The strengthening economy also is starting to generate higher inflation. Other data on Friday showed a second straight monthly increase in producer prices in December, which led to the biggest year-on-year gain in just over two years.

The Commerce Department said retail sales increased 0.6% last month. November's retail sales were revised up to show a 0.2% rise instead of the previously reported 0.1% gain. Sales were up 4.1% from December 2015. They rose 3.3% for all of 2016, up from 2.3% in 2015.

Excluding automobiles, gasoline, building materials and food services, retail sales rose 0.2% after being flat in November.

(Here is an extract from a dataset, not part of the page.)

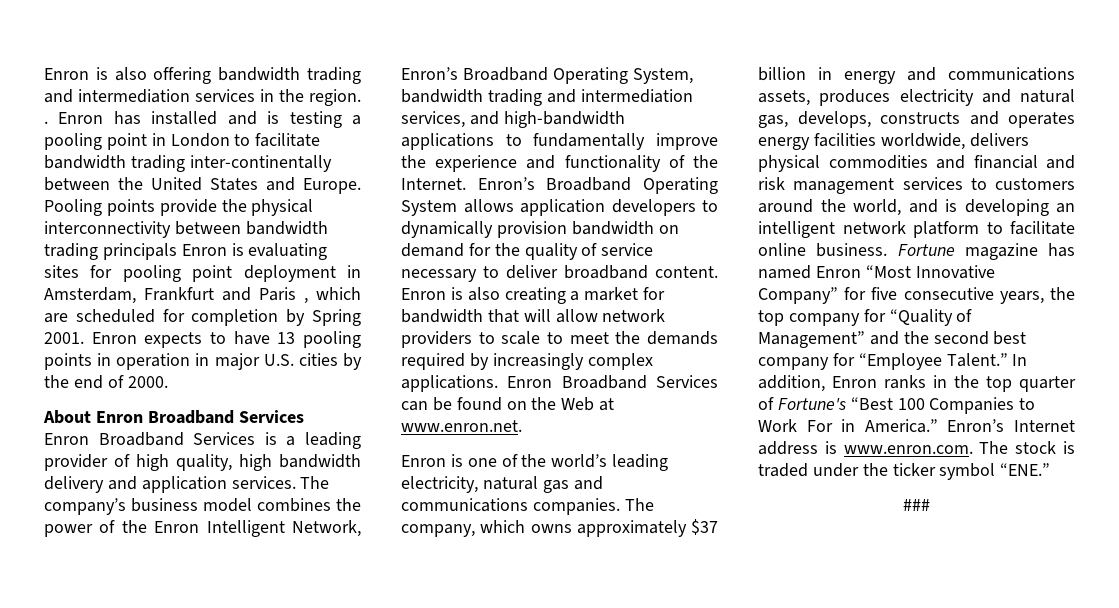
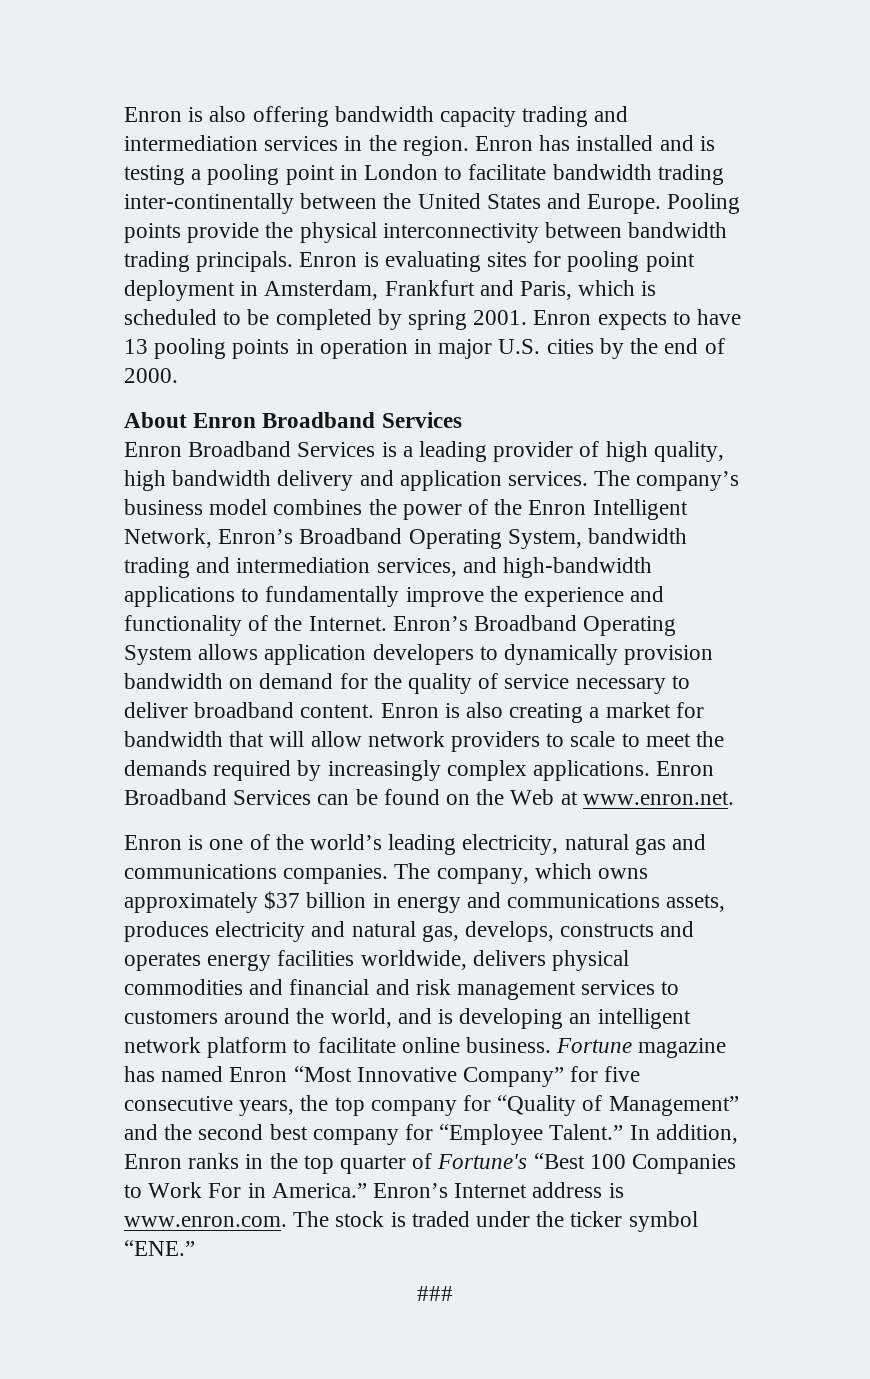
(301, 74) none -> [440,107,517,127] capacity
[44,121,48,124] . -> (469, 146) none
[102,243,177,260] principals -> [196,251,294,272] principals.
[259,287,361,304] [44,309,362,326] Paris , which are scheduled for completion by Spring -> [520,280,657,300] [124,309,468,330] Paris, which is scheduled to be completed by spring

These so-called core retail sales correspond most closely with the consumer spending component of gross domestic product.

Economists polled by Reuters had forecast overall retail sales increasing 0.7% and core sales gaining 0.4% last month. The report added to surveys on manufacturing and the services sector in suggesting the economy regained speed at the end of the fourth quarter after appearing to lose some ground in November.

Prices of US Treasuries fell while the US dollar strengthened against the euro, yen and Swiss franc after the data. US stock futures were trading slightly higher.

Rising wages due to a tightening labor market are expected to support consumer spending this year, providing a boost to the economy. Growth is also expected to get a lift from President-elect Donald Trump's pledge to cut taxes, increase infrastructure spending and relax regulations.

Average hourly earnings increased 2.9% in the 12 months through December, the largest gain since June 2009, the government reported last week.

Against the backdrop of a labor market that is at or near full employment, Trump's proposed fiscal stimulus could fan inflation and prompt the Federal Reserve to raise interest rates faster than is currently envisaged.

The Fed raised its benchmark overnight interest rate last month by 25 basis points to a range of 0.50% to 0.75%. The US central bank has forecast three rate hikes for this year. The Atlanta Fed is forecasting GDP rising at a 2.9% annualized rate in the fourth quarter. The economy grew at a 3.5% pace in the third quarter.

INFLATION STIRRING

Even before the anticipated stimulus, inflation is perking up. In a separate report on Friday, the Labor Department said its producer price index for final demand increased 0.3% last month after advancing 0.4% in November.

That lifted the year-on-year increase in the PPI to 1.6%, the largest gain since September 2014. The PPI rose 1.3% in the 12 months through November. Producer prices increased 1.6% in 2016 after falling 1.1% in 2015.

Producer prices are rising as some of the drag from the plunge in oil prices fades. Oil prices have risen above US$50 per barrel. But renewed US dollar strength in the wake of Trump's election could temper some of oil's impact on inflation.

A 2.4% jump in auto sales accounted for much of the rise in retail sales last month. There was also a boost from a 2.0% rise in sales at service stations, reflecting higher gasoline prices.

Sales at building material stores increased 0.5% as did those at furniture shops. Receipts at clothing stores were unchanged despite a generally busy holiday season. Department store giants Macy's and Kohl's Corp last week reported drops in holiday sales.

Department stores have faced stiff competition from online rivals including Amazon.com. Sales at online retailers jumped 1.3% last month after gaining 0.3% in November. Sales at sporting goods and hobby stores rose 0.2%.

But Americans cut back on eating out, with receipts at restaurants and bars falling 0.8% last month.